• _Task goal_
Locate each line in the rows below that contains the word "your", and copy those lines. Case matters.

[Saved entries]
-- Opening Marker --
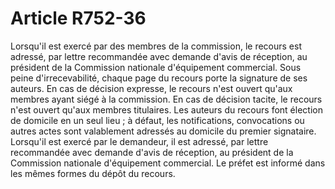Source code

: # Article R752-36

Lorsqu'il est exercé par des membres de la commission, le recours est adressé, par lettre recommandée avec demande d'avis de réception, au président de la Commission nationale d'équipement commercial. Sous peine d'irrecevabilité, chaque page du recours porte la signature de ses auteurs.   En cas de décision expresse, le recours n'est ouvert qu'aux membres ayant siégé à la commission.   En cas de décision tacite, le recours n'est ouvert qu'aux membres titulaires.   Les auteurs du recours font élection de domicile en un seul lieu ; à défaut, les notifications, convocations ou autres actes sont valablement adressés au domicile du premier signataire.   Lorsqu'il est exercé par le demandeur, il est adressé, par lettre recommandée avec demande d'avis de réception, au président de la Commission nationale d'équipement commercial.   Le préfet est informé dans les mêmes formes du dépôt du recours.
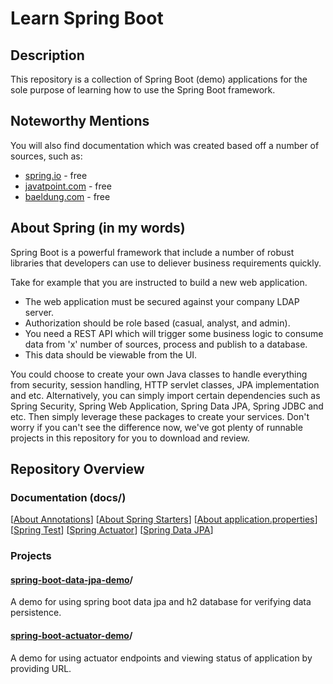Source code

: # Learn Spring Boot

## Description
This repository is a collection of Spring Boot (demo) applications for the sole purpose of learning how to use the Spring Boot framework. 

## Noteworthy Mentions
You will also find documentation which was created based off a number of sources, such as:
- [spring.io](https://spring.io/projects/spring-framework) - free
- [javatpoint.com](https://www.javatpoint.com/spring-boot-tutorial) - free
- [baeldung.com](https://www.baeldung.com/spring-boot) - free

## About Spring (in my words)
Spring Boot is a powerful framework that include a number of robust libraries that developers can use to deliever business requirements quickly. 

Take for example that you are instructed to build a new web application. 
- The web application must be secured against your company LDAP server. 
- Authorization should be role based (casual, analyst, and admin). 
- You need a REST API which will trigger some business logic to consume data from 'x' number of sources, process and publish to a database. 
- This data should be viewable from the UI. 

You could choose to create your own Java classes to handle everything from security, session handling, HTTP servlet classes, JPA implementation and etc. Alternatively, you can simply import certain dependencies such as Spring Security, Spring Web Application, Spring Data JPA, Spring JDBC and etc. Then simply leverage these packages to create your services. Don't worry if you can't see the difference now, we've got plenty of runnable projects in this repository for you to download and review. 

## Repository Overview
### Documentation (docs/)
\[[About Annotations](https://github.com/yuelchen/learn-spring-boot/blob/main/docs/annotations.md)\]
\[[About Spring Starters](https://github.com/yuelchen/learn-spring-boot/blob/main/docs/spring-boot-starters.md)\] 
\[[About application.properties](https://github.com/yuelchen/learn-spring-boot/blob/main/docs/application-properties.md)\] 
\[[Spring Test](https://github.com/yuelchen/learn-spring-boot/blob/main/docs/spring-boot-starter-test.md)\]
\[[Spring Actuator](https://github.com/yuelchen/learn-spring-boot/blob/main/docs/spring-boot-starter-actuator.md)\] 
\[[Spring Data JPA](https://github.com/yuelchen/learn-spring-boot/blob/main/docs/spring-boot-starter-data-jpa.md)\] 

### Projects
#### [spring-boot-data-jpa-demo]()/
A demo for using spring boot data jpa and h2 database for verifying data persistence. 

#### [spring-boot-actuator-demo]()/
A demo for using actuator endpoints and viewing status of application by providing URL.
-- Closing Marker --
• _Task answer_
- The web application must be secured against your company LDAP server. 
You could choose to create your own Java classes to handle everything from security, session handling, HTTP servlet classes, JPA implementation and etc. Alternatively, you can simply import certain dependencies such as Spring Security, Spring Web Application, Spring Data JPA, Spring JDBC and etc. Then simply leverage these packages to create your services. Don't worry if you can't see the difference now, we've got plenty of runnable projects in this repository for you to download and review. 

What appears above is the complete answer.